## DIRECTIVE
Can you convert the data below into a JSON list of strings, with one string per line and blank lines omitted? Leave the pictures out of your answer.

## DATA EXCERPTS
########
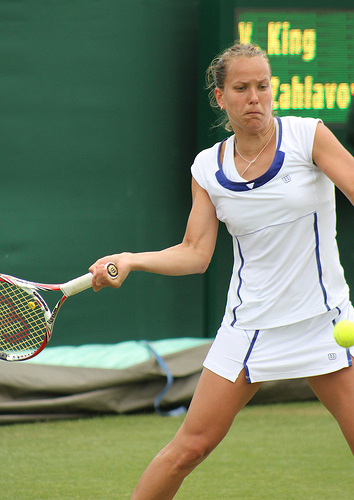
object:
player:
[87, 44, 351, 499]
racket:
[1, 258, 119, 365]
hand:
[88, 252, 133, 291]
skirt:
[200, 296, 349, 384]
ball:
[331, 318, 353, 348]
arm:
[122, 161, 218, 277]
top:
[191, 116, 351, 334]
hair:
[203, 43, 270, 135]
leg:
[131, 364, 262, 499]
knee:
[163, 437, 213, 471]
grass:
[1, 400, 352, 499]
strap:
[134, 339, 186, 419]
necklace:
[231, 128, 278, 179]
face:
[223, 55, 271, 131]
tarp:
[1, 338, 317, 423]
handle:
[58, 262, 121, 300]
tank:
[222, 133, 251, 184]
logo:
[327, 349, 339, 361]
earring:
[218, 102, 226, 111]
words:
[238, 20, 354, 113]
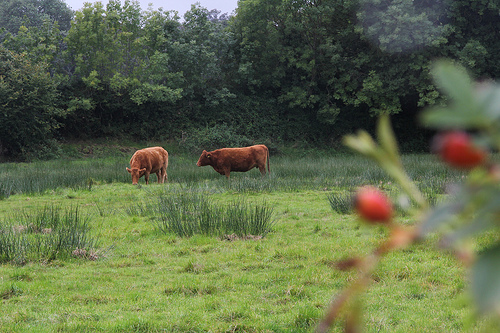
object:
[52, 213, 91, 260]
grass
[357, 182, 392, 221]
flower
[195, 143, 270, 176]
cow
########
## REPLY TO THE EXERCISE
[
  "object:",
  "player:",
  "[87, 44, 351, 499]",
  "racket:",
  "[1, 258, 119, 365]",
  "hand:",
  "[88, 252, 133, 291]",
  "skirt:",
  "[200, 296, 349, 384]",
  "ball:",
  "[331, 318, 353, 348]",
  "arm:",
  "[122, 161, 218, 277]",
  "top:",
  "[191, 116, 351, 334]",
  "hair:",
  "[203, 43, 270, 135]",
  "leg:",
  "[131, 364, 262, 499]",
  "knee:",
  "[163, 437, 213, 471]",
  "grass:",
  "[1, 400, 352, 499]",
  "strap:",
  "[134, 339, 186, 419]",
  "necklace:",
  "[231, 128, 278, 179]",
  "face:",
  "[223, 55, 271, 131]",
  "tarp:",
  "[1, 338, 317, 423]",
  "handle:",
  "[58, 262, 121, 300]",
  "tank:",
  "[222, 133, 251, 184]",
  "logo:",
  "[327, 349, 339, 361]",
  "earring:",
  "[218, 102, 226, 111]",
  "words:",
  "[238, 20, 354, 113]",
  "object:",
  "[52, 213, 91, 260]",
  "grass",
  "[357, 182, 392, 221]",
  "flower",
  "[195, 143, 270, 176]",
  "cow"
]